Tuesday, December 15, 2009
The Digital Decisive Moment
We’re entering an era of new possibilities, where low-noise and high-ISO digital capture is defining new aesthetics. And it’s not just about low-light shooting.
Low-light photography once meant that a photographer had to make choices about depth of field, stopping motion and illuminating the subject and/or the background. With a long shutter speed to allow ambient illumination, motion was blurred. With enough depth of field to provide contextual sharpness, any flash illumination meant darkness beyond the subject; there was always a trade-off. Add new control over ISO choices, however, and suddenly the photographer isn’t forced to make the aesthetic sacrifices he once was.
Inside a Moscow brothel, Ludwig gets motion stopping and depth of field with minimal noise. Images like this simply weren’t possible until now. Imagine trying to get this photograph with a roll of ISO 100 slide film!
“Not only has my strobe become a more powerful tool now,” Ludwig continues, “I can use it in more subtle ways, too. In Russia, I was doing things with a small handheld strobe during my assignment that, if somebody had watched me doing this a few years back, they would have looked at me thinking this guy doesn’t know what he’s doing. I was pointing my strobe at the high ceiling of a church, using it as a bounce. Even in conventional situations, my strobe is now less obtrusive.
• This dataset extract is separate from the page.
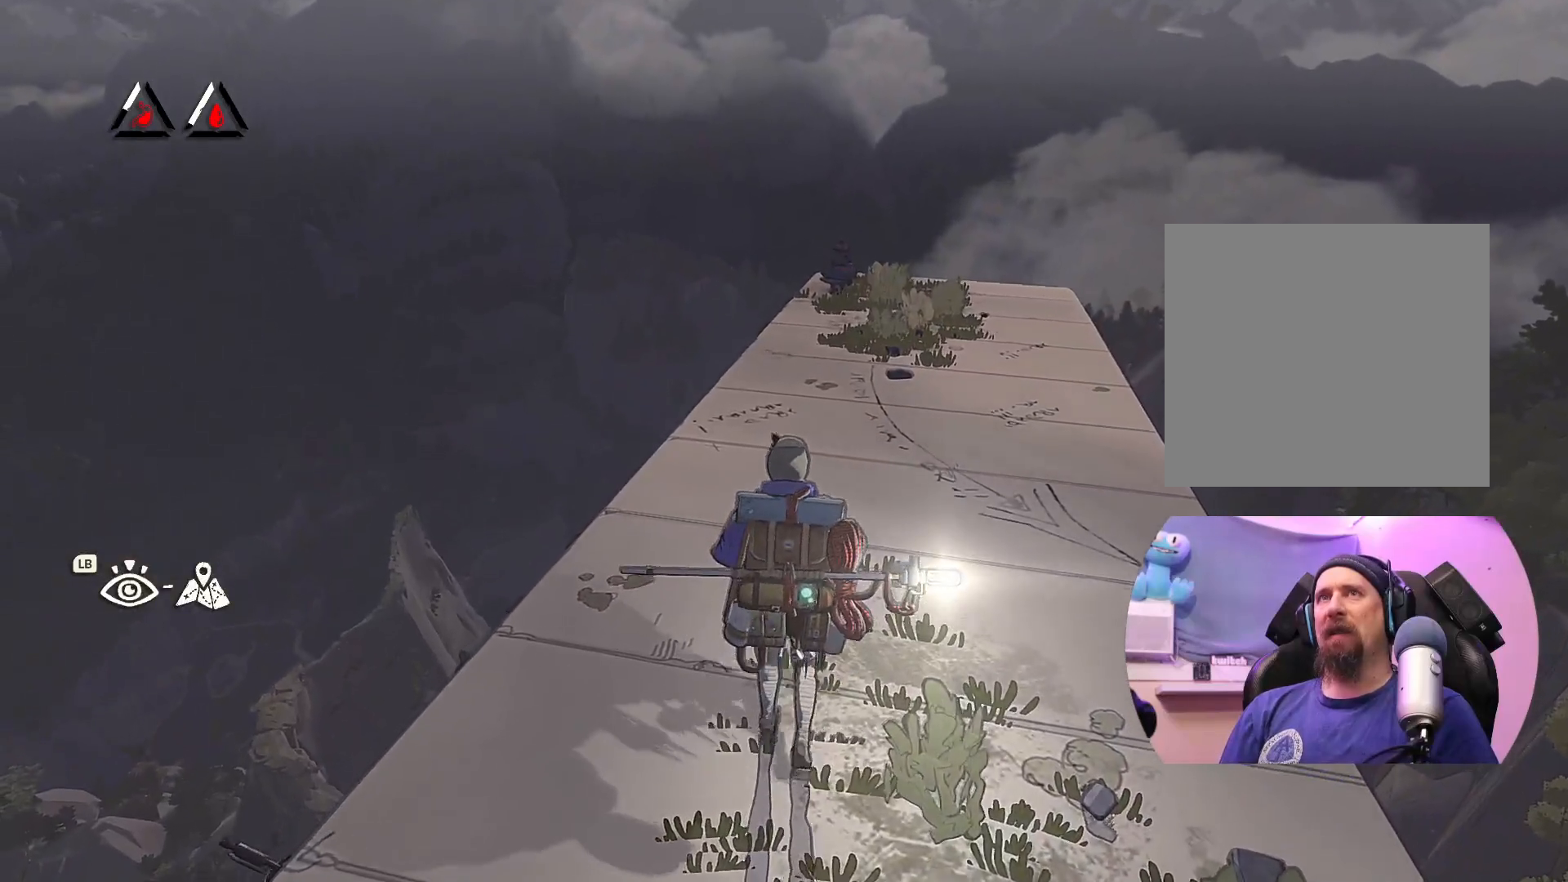
{"buttons": [], "left_stick": "up", "right_stick": "center", "events": []}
An amateur’s flash coming from a cell phone camera sometimes pops stronger than my Canon strobe because I’m shooting such a high ISO.”
Beyond the simple light-gathering function, high-ISO digital capture has another inherent improvement over film—detail without contrast. Pushing film to high ISOs meant building contrast to the point at which an image lost all shadow detail. The problem was so bad that, before digital, Ludwig advised shooting at low ISOs in low light, simply so he could preserve detail to pull out of the finished image.
“In the film days in darker situations, I resorted to shooting low-speed film,” he says. “In workshops, I taught students to shoot Kodachrome 64 in low light and illuminate the foreground with flash. Rarely, I went to a higher ISO. Low-ISO films were better at handling the details in the shadows and highlights, which accounted for at least some sense of place. Higher-ISO film just couldn’t handle any contrast.”
“The amount of detail that we can extract from the shadows in digital is amazing,” adds Ludwig. “[With] the tolerance that digital technology has overall, ranging from extreme light to extreme shadows, there’s often now more detail than your eye can detect. These new cameras can see in the dark.”
Foregoing the trade-offs of film has allowed Ludwig, a master of documenting real life, to create a new style of photograph in low light. “And much of everyday life,” he points out, “happens in low light.”